I’m meeting with Reverend Pennyfeather in a while at the parsonage to plan the funeral service, and I’ve telephoned Mr. Fairfield’s nephew in Duluth. There are so few relatives. My husband was the last of his generation, and I’m an only child, sad to say. You are more fortunate than I in that regard, I’m sure.”

“Nope,” said Dittany. “I’m an only child, too.”

Panic seized her, though, as she realized she herself might some day, God forbid, become a widow. She thought of Osbert back home now, with another herd of rustled cattle thundering through his inspired brain, no doubt, and that cowlick behind his left ear swirling so adorably she’d had a hard time tearing herself away from it just now. Maybe she ought to run back this instant and take another good, long look, just in case.

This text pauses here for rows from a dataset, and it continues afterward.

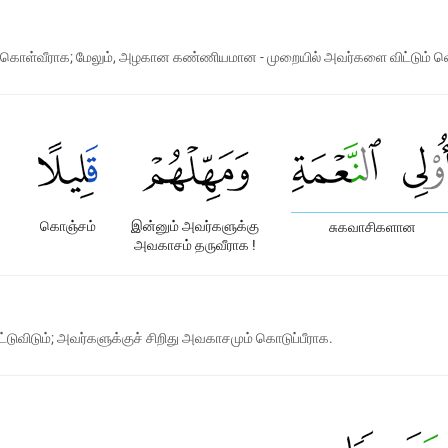
் கொள்வீராக; மேலும், அழகான கண்ணியமான - முறையில் அவர்களை விட்டும் வெற
கொஞ்சம்
இன்னும் அவர்களுக்கு
சுகவாசிகளான
அவகாசம் தருவீராக !
்டுவிடும்; அவர்களுக்குச் சிறிது அவகாசமும் கொடுப்பீராக.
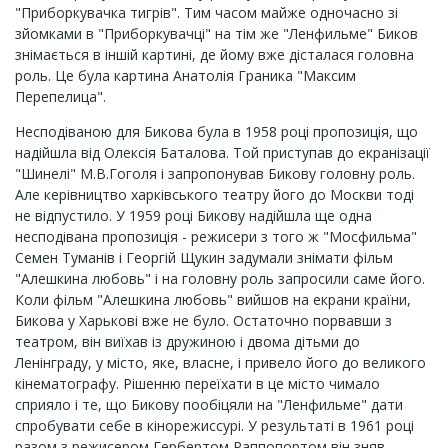
"Приборкувачка тигрів". Тим часом майже одночасно зі
зйомками в "Приборкувачці" на тім же "Ленфильме" Биков
знімається в іншій картині, де йому вже дісталася головна
роль. Це була картина Анатолія Граника "Максим
Перепелица".
Несподіваною для Бикова була в 1958 році пропозиція, що
надійшла від Олексія Баталова. Той приступав до екранізації
"Шинелі" М.В.Гоголя і запропонував Бикову головну роль.
Але керівництво харківського театру його до Москви тоді
не відпустило. У 1959 році Бикову надійшла ще одна
несподівана пропозиція - режисери з того ж "Мосфильма"
Семен Туманів і Георгій Щукин задумали знімати фільм
"Алешкина любовь" і на головну роль запросили саме його.
Коли фільм "Алешкина любовь" вийшов на екрани країни,
Бикова у Харькові вже не було. Остаточно порвавши з
театром, він виїхав із дружиною і двома дітьми до
Ленінграду, у місто, яке, власне, і привело його до великого
кінематографу. Рішенню переїхати в це місто чимало
сприяло і те, що Бикову пообіцяли на "Ленфильме" дати
спробувати себе в кінорежиссурі. У результаті в 1961 році
разом з режисером Гербертом Раппопортом він зняв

No, this was no moment to be dithering over Osbert’s cowlick.

She ought to be saying something consolatory to Mrs. Fairfield.

Her problem was that Mrs. Fairfield wasn’t actually looking overwhelmingly bereft. On the contrary, to Dittany’s discerning eye she appeared a weentsy bit smug, sitting there in the curator’s chair-albeit the chair was an ugly old wooden thing painted to look like mahogany, with wobbly legs on tiny metal casters that resembled babies’ roller skates-plying the gold-plated fountain pen that had been another farewell gift from her late husband’s erstwhile colleagues.